• [Page text]
▼

The legend, labels of the axes, and title are all removed so that no business secrets are revealed. The solid lines with shaded area are all the generalized Gamma fits, whereas the dashed lines are the Kaplan-Meier fits. Note that the fit is very good! In fact, we have observed that almost any conversion metric can be modeled reasonably well with the generalized Gamma model (multiplied by logistic regression).

Empirically, this model seems to hold up pretty well.

Some more mathematical justification

A simple toy problem also demonstrates why we would expect to get a time-dependent distribution (like the Exponential distribution) multiplied by a logistic function. Consider the continuous-time Markov chain with three states: undecided, converted, or died.

_images/exponential-markov-chain.png

Everyone starts out “undecided” but either converts or dies with rates \(\lambda_{\text{convert}}\) and \(\lambda_{\text{die}}\). However, we only observe the conversions, not the deaths. At any point in time, we have \(P_{\text{undecided}}(t) + P_{\text{converted}}(t) + P_{\text{dead}}(t) = 1\).

The rate of going to undecided to any of the other two states is a constant, meaning at any time interval some fixed proportion of the “undecided” state goes away. Writing out the equations we get an ordinary differential equation:

\[\begin{split}P'_{\text{converted}}(t) = \lambda_{\text{convert}} P_{\text{undecided}}(t) \\ P'_{\text{dead}}(t) = \lambda_{\text{die}} P_{\text{undecided}}(t)\end{split}\]

You can verify that the solution to these equations is the following:

\[P_{\text{converted}}(t) = \frac{\lambda_{\text{convert}}}{\lambda_{\text{convert}} + \lambda_{\text{die}}}\left(1 - \exp(-(\lambda_{\text{convert}} + \lambda_{\text{die}})t)\right)\]

As you can see, the solution is the product of two things

  • The \(1 - \exp(-(\lambda_{\text{convert}} + \lambda_{\text{die}})t)\) part describes the cumulative density function of an exponential distribution.

▲

• [Record list]

▼

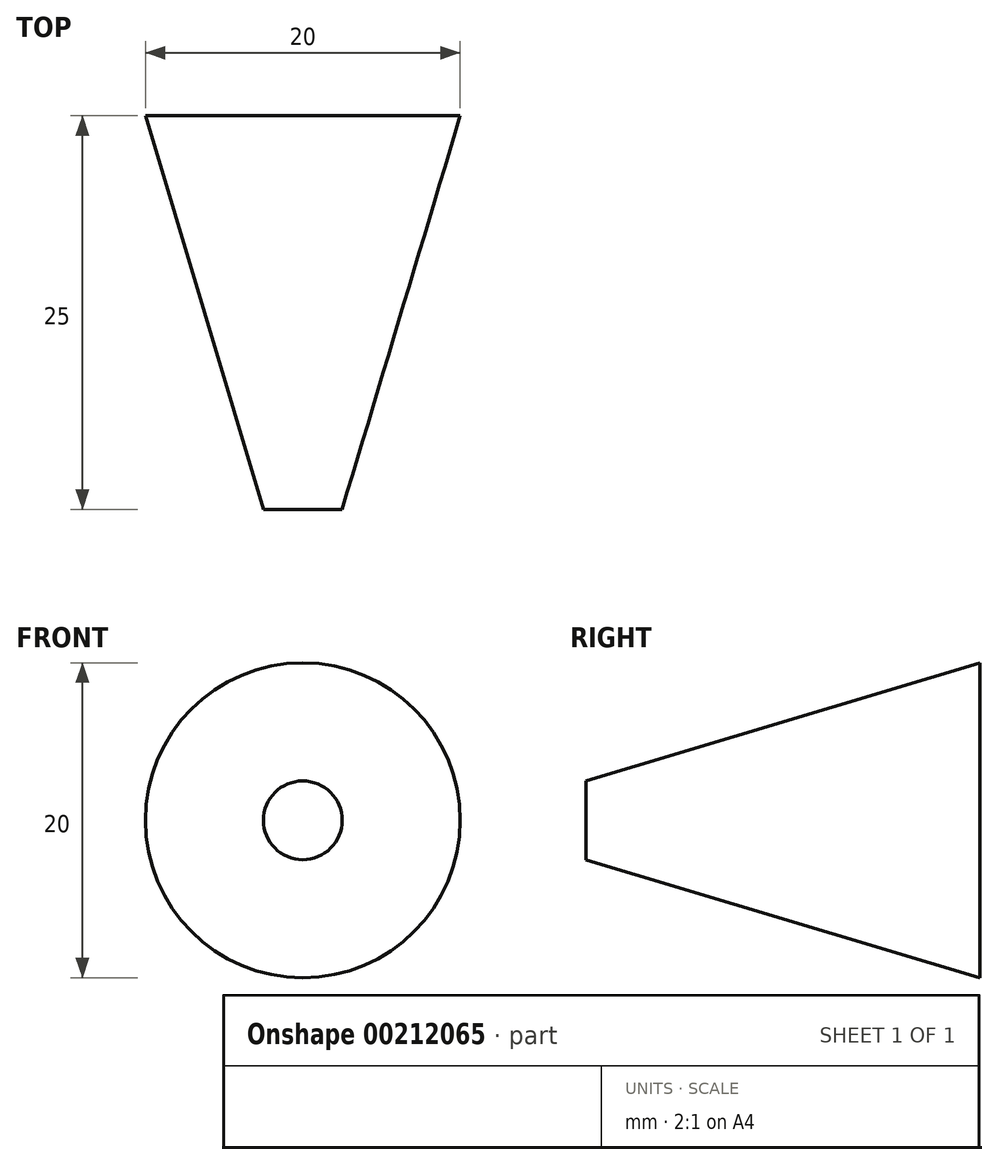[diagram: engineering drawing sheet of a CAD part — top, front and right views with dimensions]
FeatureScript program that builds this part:
annotation { "Feature Type Name" : "Feature", "Feature Type Description" : "" }
export const myFeature = defineFeature(function(context is Context, id is Id, definition is map)
    precondition{}
    {
        {
            var Q0;
            Q0=qCreatedBy(makeId("Front.planeOp"),FACE);
            var sketch = newSketch(context, id + "F0", { "sketchPlane" : qUnion([Q0])});
            skCircle(sketch, "E0", {"center": v(0, 0) * mm, "radius": 10 * mm});
            skSolve(sketch);
        }
        {
            var Q0;
            Q0=qCreatedBy(makeId("Front.planeOp"),FACE);
            cPlane(context, id + "F1", {"entities" : qUnion([Q0]), "cplaneType" : CPlaneType.OFFSET, "offset" : 25 * mm, "width" : 150 * mm, "height" : 150 * mm});
        }
        {
            var Q0;
            Q0=qCreatedBy(id+"F1.planeOp",FACE);
            var sketch = newSketch(context, id + "F2", { "sketchPlane" : qUnion([Q0])});
            skCircle(sketch, "E1", {"center": v(0, 0) * mm, "radius": 2.5 * mm});
            skSolve(sketch);
        }
        {
            var Q0;
            Q0=makeQuery(id+"F2.imprint","IMPRINT",FACE,{"disambiguationData":[TD([[makeQuery(id+"F2.imprint","IMPRINT",EDGE,{"derivedFrom":sQuery(id+"F2.wireOp",EDGE,"E1")}),1.0]])]});
            var Q1;
            Q1=makeQuery(id+"F0.imprint","IMPRINT",FACE,{"disambiguationData":[TD([[makeQuery(id+"F0.imprint","IMPRINT",EDGE,{"derivedFrom":sQuery(id+"F0.wireOp",EDGE,"E0")}),1.0]])]});
            var Q2;
            Q2=sQuery(id+"F2.wireOp",EDGE,"E1");
            var Q3;
            Q3=sQuery(id+"F0.wireOp",EDGE,"E0");
            loft(context, id + "F3", {"bodyType" : ToolBodyType.SURFACE, "sheetProfilesArray" : [{ "sheetProfileEntities" : qUnion([Q0]) }, { "sheetProfileEntities" : qUnion([Q1]) }], "wireProfilesArray" : [{ "wireProfileEntities" : qUnion([Q2]) }, { "wireProfileEntities" : qUnion([Q3]) }]});
        }
    });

▲

Rewrite the part of the conversion-modeling text that begins at the words "The legend, labels" and stops after "up pretty well.", putting "proprietary details" in place of "business secrets". The records are separate material and have no connection to the conversion-modeling text.

The legend, labels of the axes, and title are all removed so that no proprietary details are revealed. The solid lines with shaded area are all the generalized Gamma fits, whereas the dashed lines are the Kaplan-Meier fits. Note that the fit is very good! In fact, we have observed that almost any conversion metric can be modeled reasonably well with the generalized Gamma model (multiplied by logistic regression).

Empirically, this model seems to hold up pretty well.